IN THE UNITED STATES DISTRICT COURT FOR THE EASTERN DISTRICT OF CALIFORNIA
January 22, 2009
WARREN LEE BOWIE, PETITIONER,
D. K. SISTO,*FN1 WARDEN, CALIFORNIA STATE PRISON, SOLANO, RESPONDENT.
The opinion of the court was delivered by: James K. Singleton, Jr. United States District Judge
At Docket No. 21 this Court issued its Order to Show Cause why this matter should not be stayed pending the issuance of the mandate by the United States Court of Appeals for the Ninth Circuit in Hayward v. Marshall, 512 F.3d 536, reh'g en banc granted, 527 F.3d 797 (9th Cir. 2008), Case No. 06-55392. Respondent concurs that this matter should be stayed. Docket No. 22. Petitioner Warren Lee Bowie, a state prisoner appearing pro se, opposes staying this matter. Docket No. 23.
In his petition Bowie raises a single issue: his due process rights were violated when the parole board denied him parole based solely on the facts of the underlying conviction.
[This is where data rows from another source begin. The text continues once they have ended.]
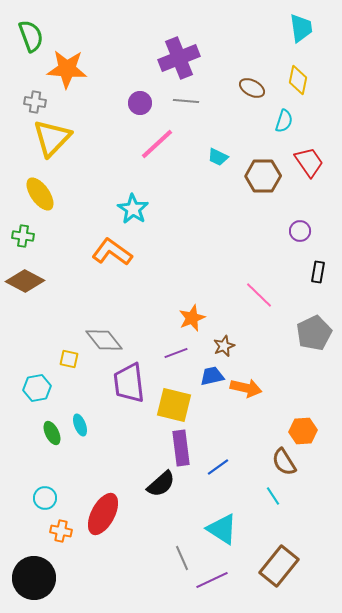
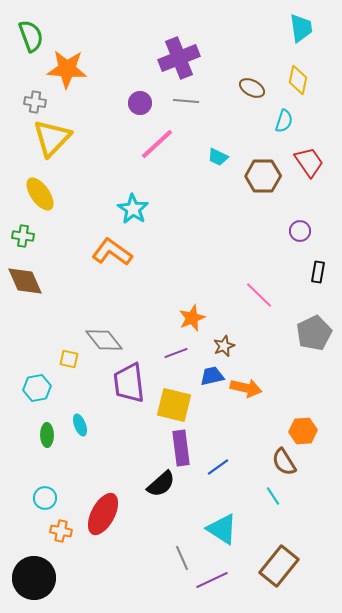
brown diamond at (25, 281): rotated 39 degrees clockwise
green ellipse at (52, 433): moved 5 px left, 2 px down; rotated 25 degrees clockwise
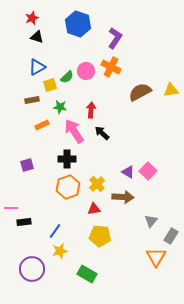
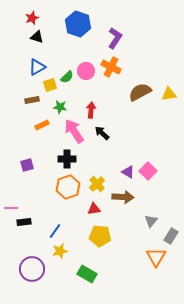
yellow triangle: moved 2 px left, 4 px down
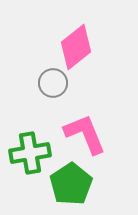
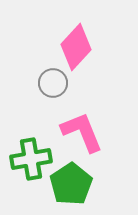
pink diamond: rotated 9 degrees counterclockwise
pink L-shape: moved 3 px left, 2 px up
green cross: moved 1 px right, 6 px down
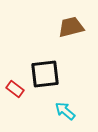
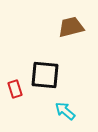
black square: moved 1 px down; rotated 12 degrees clockwise
red rectangle: rotated 36 degrees clockwise
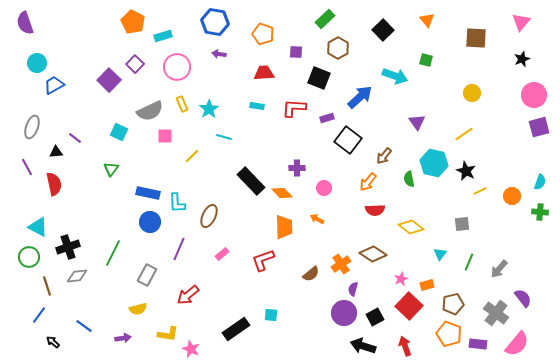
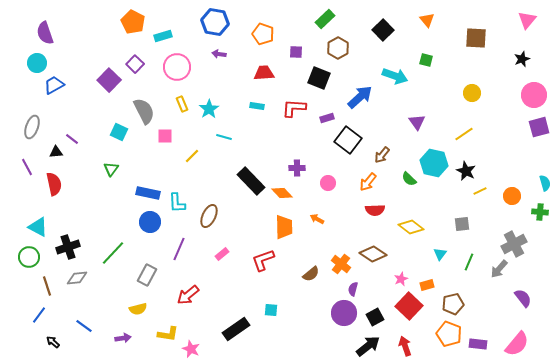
pink triangle at (521, 22): moved 6 px right, 2 px up
purple semicircle at (25, 23): moved 20 px right, 10 px down
gray semicircle at (150, 111): moved 6 px left; rotated 92 degrees counterclockwise
purple line at (75, 138): moved 3 px left, 1 px down
brown arrow at (384, 156): moved 2 px left, 1 px up
green semicircle at (409, 179): rotated 35 degrees counterclockwise
cyan semicircle at (540, 182): moved 5 px right, 1 px down; rotated 35 degrees counterclockwise
pink circle at (324, 188): moved 4 px right, 5 px up
green line at (113, 253): rotated 16 degrees clockwise
orange cross at (341, 264): rotated 18 degrees counterclockwise
gray diamond at (77, 276): moved 2 px down
gray cross at (496, 313): moved 18 px right, 69 px up; rotated 25 degrees clockwise
cyan square at (271, 315): moved 5 px up
black arrow at (363, 346): moved 5 px right; rotated 125 degrees clockwise
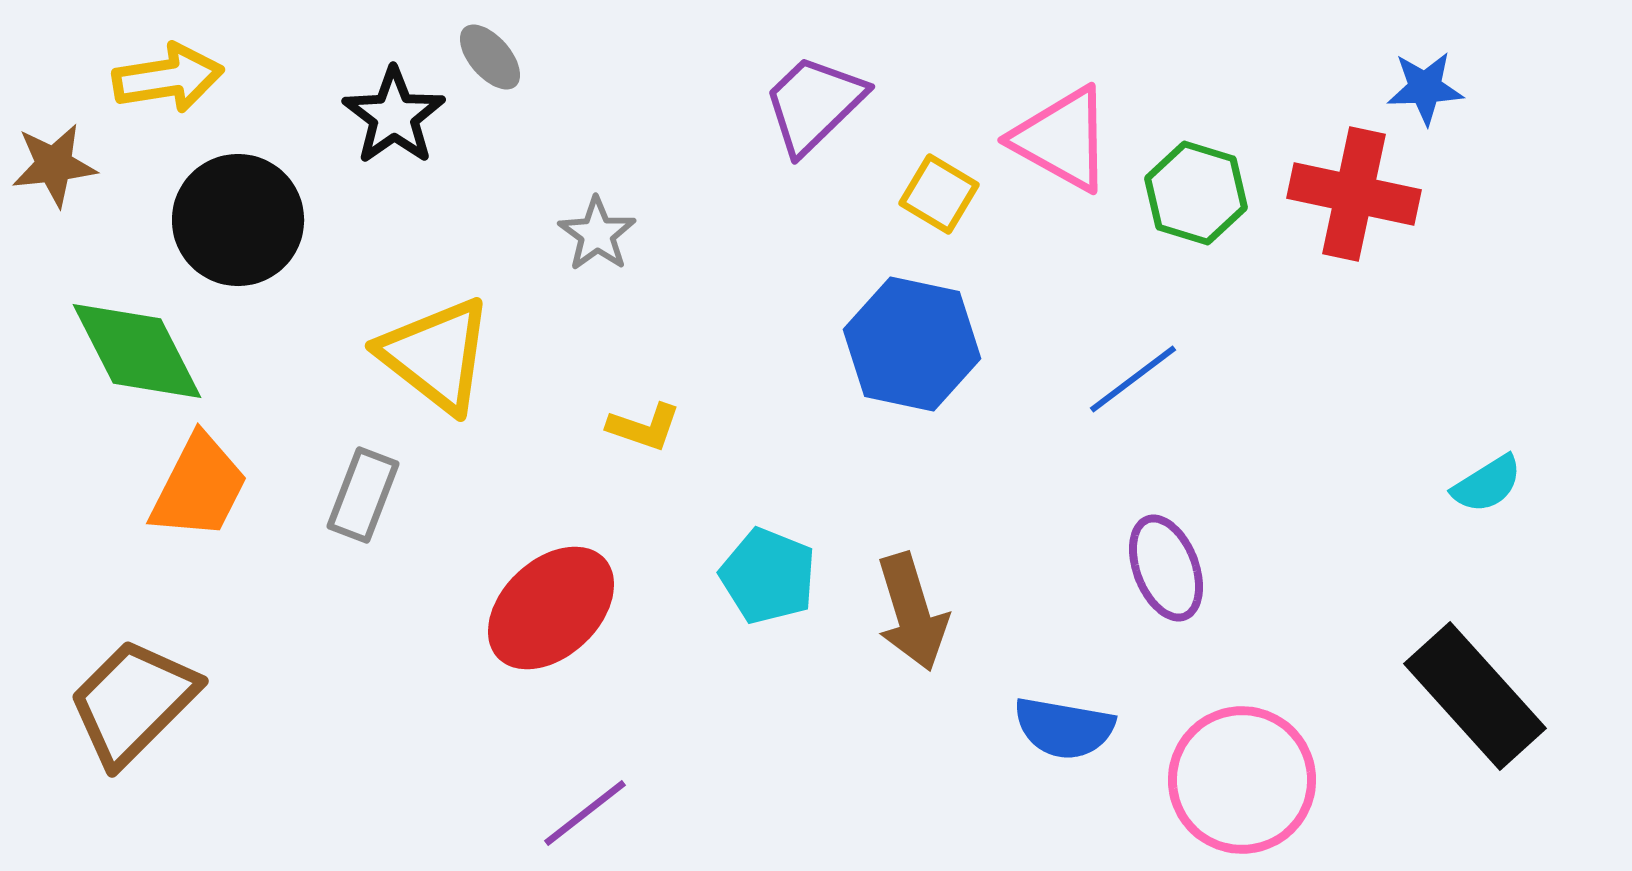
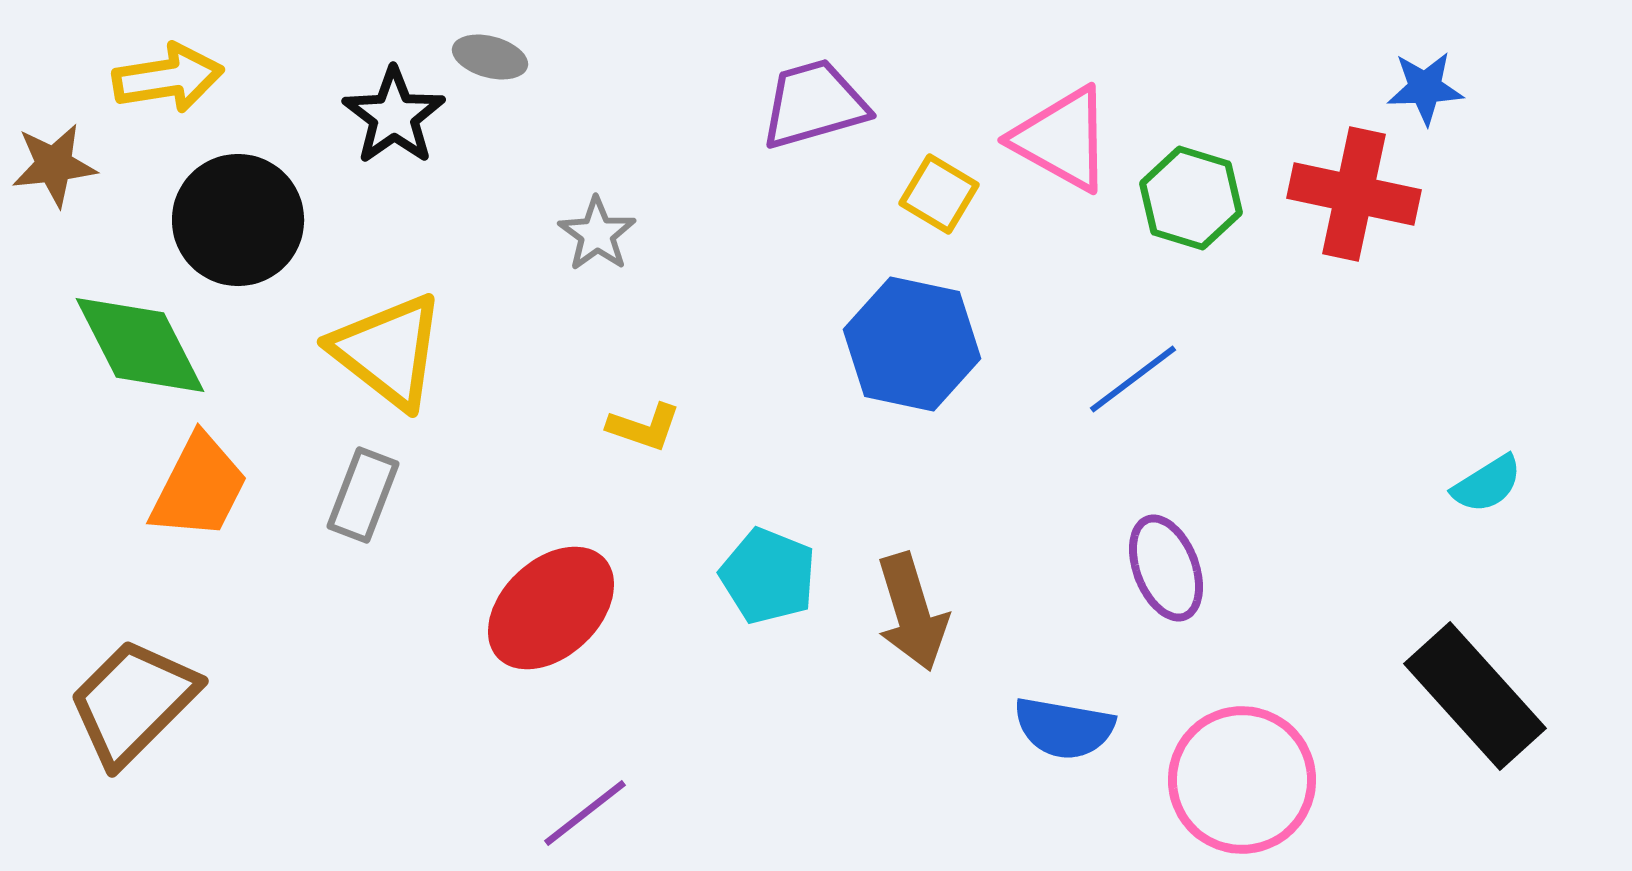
gray ellipse: rotated 34 degrees counterclockwise
purple trapezoid: rotated 28 degrees clockwise
green hexagon: moved 5 px left, 5 px down
green diamond: moved 3 px right, 6 px up
yellow triangle: moved 48 px left, 4 px up
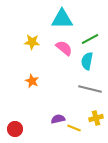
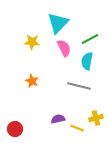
cyan triangle: moved 4 px left, 4 px down; rotated 45 degrees counterclockwise
pink semicircle: rotated 24 degrees clockwise
gray line: moved 11 px left, 3 px up
yellow line: moved 3 px right
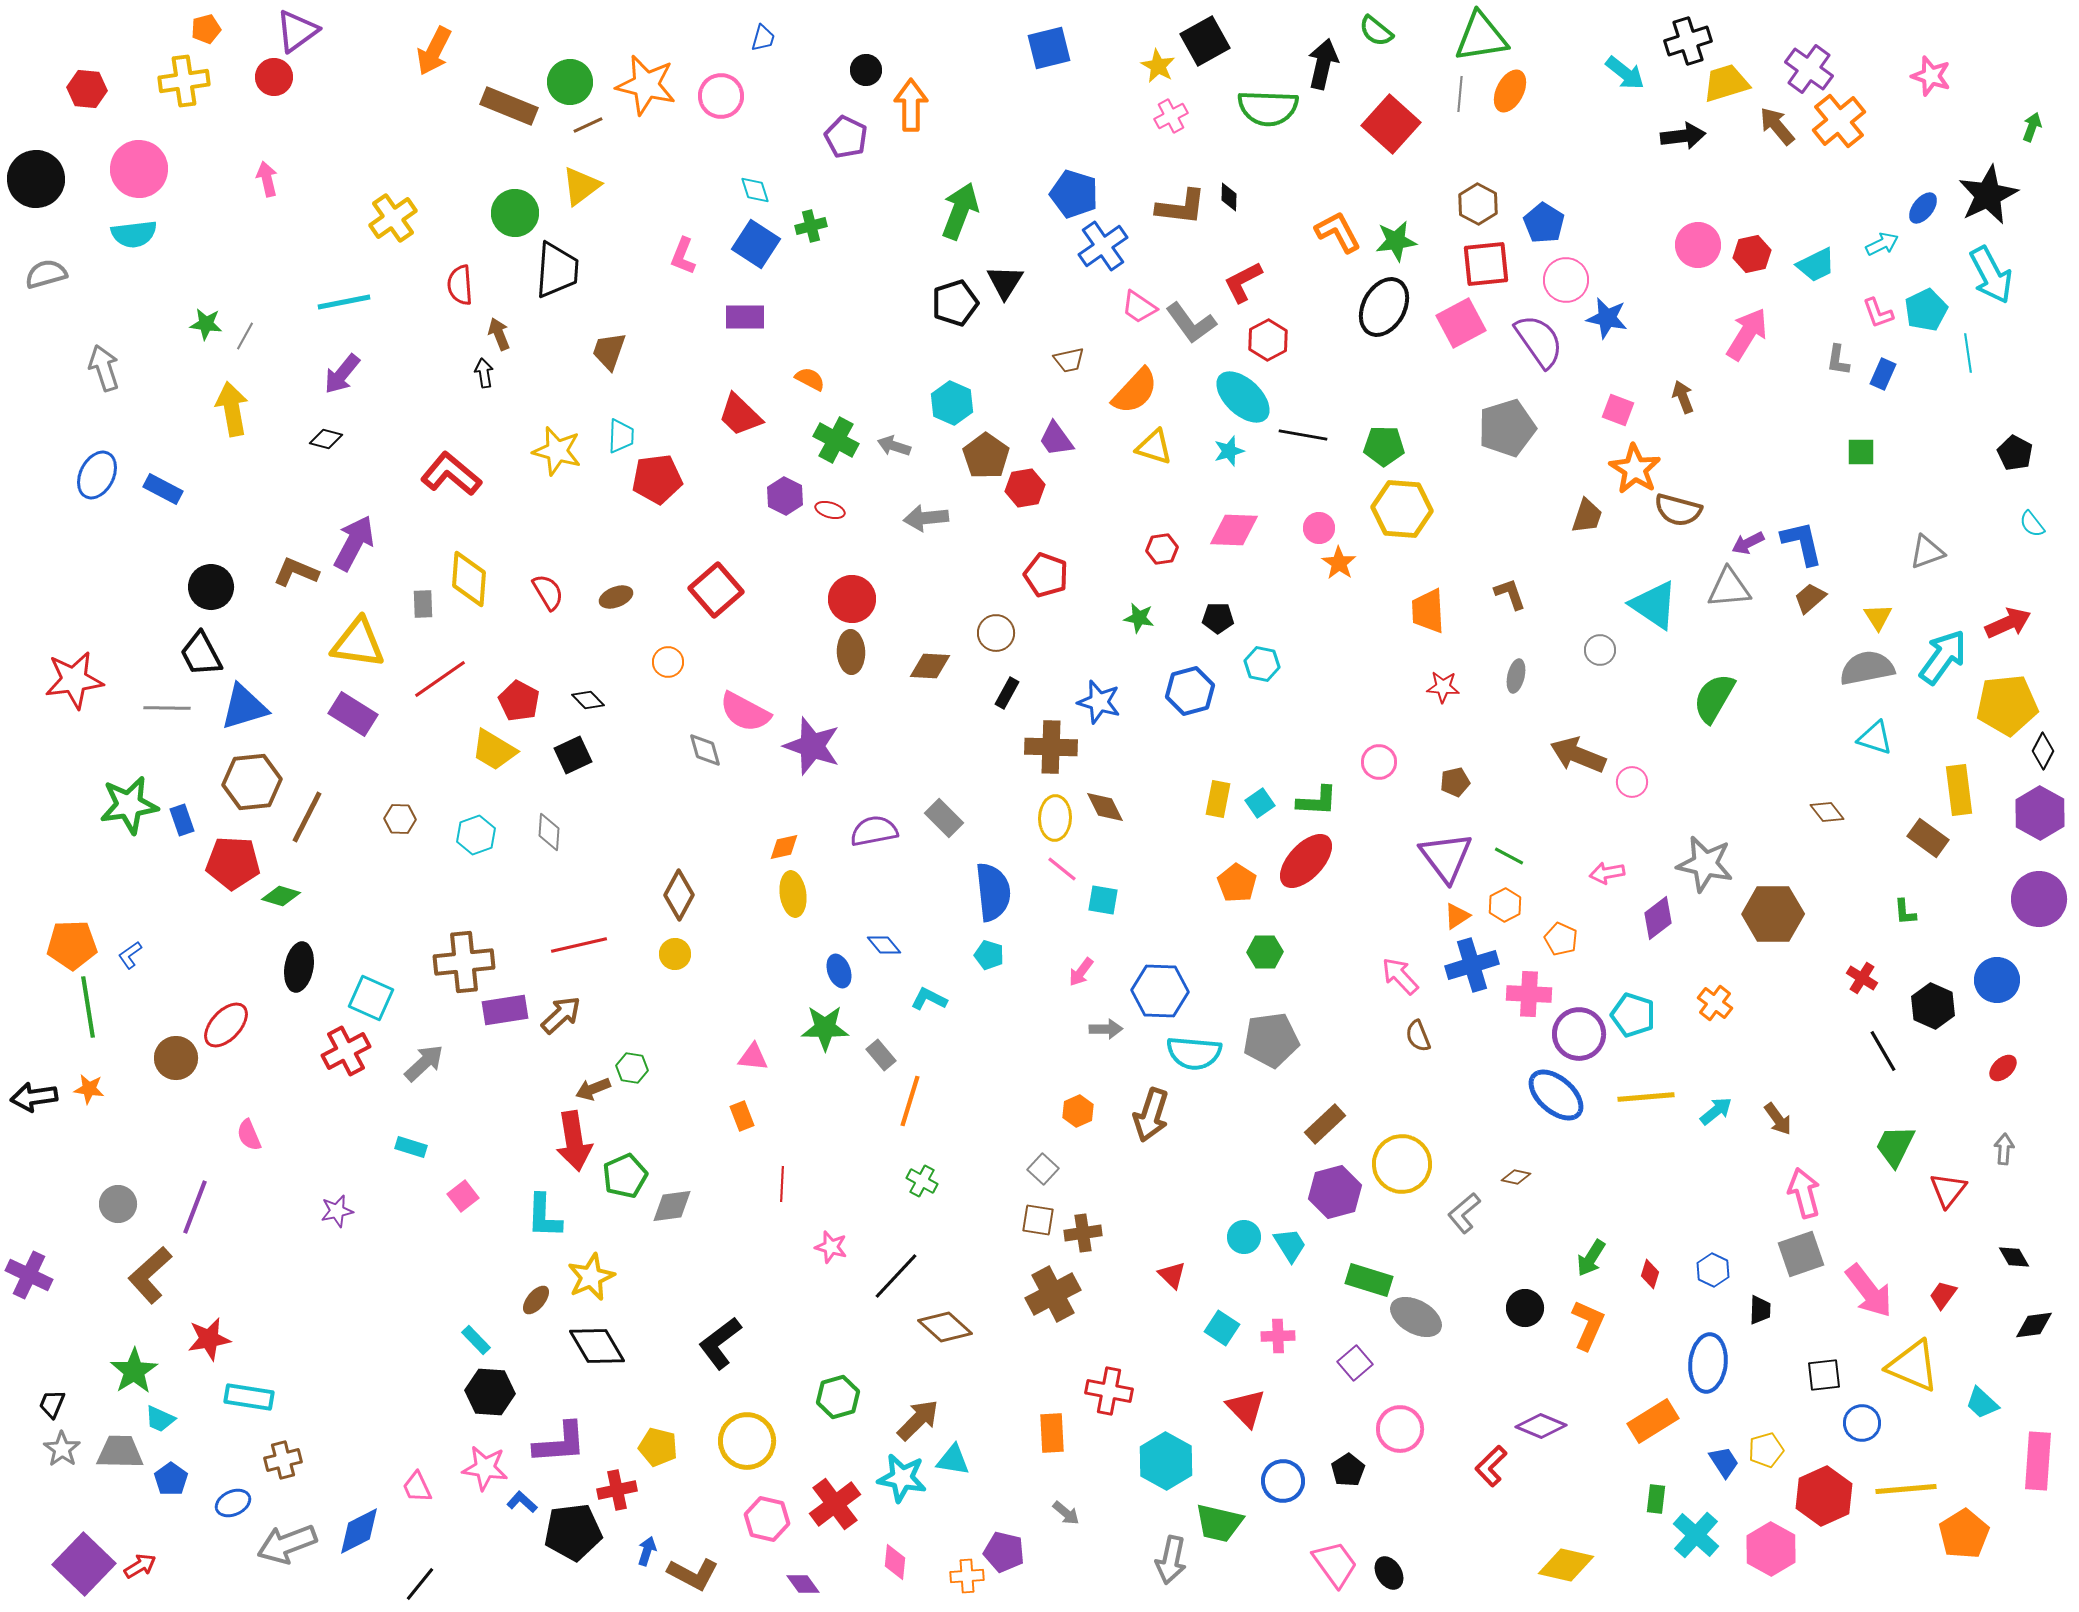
In opposing a stay in this action, Bowie contends that in In re Lawrence*fn2 the California Supreme Court has created a liberty interest in parole that is entitled to the protection of the Due Process Clause notwithstanding that it is broader than the minimum required by the Constitution. The Court disagrees. The issue before this Court is whether the United States Supreme Court has held that reliance on the underlying commitment offense alone violates the Due Process Clause of the Fourteenth Amendment.
This Court is not unmindful that the decision of the California Supreme Court in Lawrence strongly supports Bowie's position. This Court cannot, however, grant relief unless the decision of the state court being reviewed in this case was "contrary to, or involved an unreasonable application of, clearly established Federal law, as determined by the Supreme Court of the United States" or "was based on an unreasonable determination of the facts in light of the evidence presented in the State court proceeding."*fn3 The Supreme Court has explained that "clearly established Federal law" in § 2254(d)(1) "refers to the holdings, as opposed to the dicta, of [the Supreme Court] as of the time of the relevant state-court decision."*fn4 Thus, where holdings of the Supreme Court regarding the issue presented on habeas review are lacking, "it cannot be said that the state court 'unreasonabl[y] appli[ed] clearly established Federal law.'"*fn5
Whatever view the California Supreme Court may have construing Federal law, no matter how persuasive, is irrelevant in a federal habeas proceeding.*fn6
Federal law concerning the extent of the reliance by the parole board on the facts of the underlying conviction constitutes a denial of due process is far from well settled. There is no constitutional or inherent right of a convicted person to be conditionally released on parole before expiration of a sentence.*fn7 Due process is satisfied when the state provides for review of the inmate's file, a personal interview by the Board, and a statement of its reasons for denying parole,*fn8 and that decision is supported by some evidence in the record.*fn9 Squarely before the en banc panel in Hayward is whether the dicta in Biggs v. Terhune,*fn10 "[a] continued reliance in the future on an unchanging factor, the circumstances of the offense and conduct prior to imprisonment, runs contrary to the rehabilitative goals espoused by the system and could result in a due process violation," is, or should be, the Federal law of the circuit. Whatever decision is reached in Hayward, this Court will be bound by that decision,*fn11 not the decision of the California Supreme Court in Lawrence.
The Court is also not unmindful of the potential adverse impact that staying this action may have on Bowie. On the other hand, any ruling in his favor by this Court more likely than not would be appealed to the Ninth Circuit, which is itself holding cases in abeyance pending the decision in Hayward.
IT IS THEREFORE ORDERED THAT this matter is stayed pending the issuance of the mandate by the United States Court of Appeals for the Ninth Circuit in Hayward v. Marshall, 512 F.3d 536, reh'g en banc granted, 527 F.3d 797 (9th Cir. 2008), Case No. 06-55392.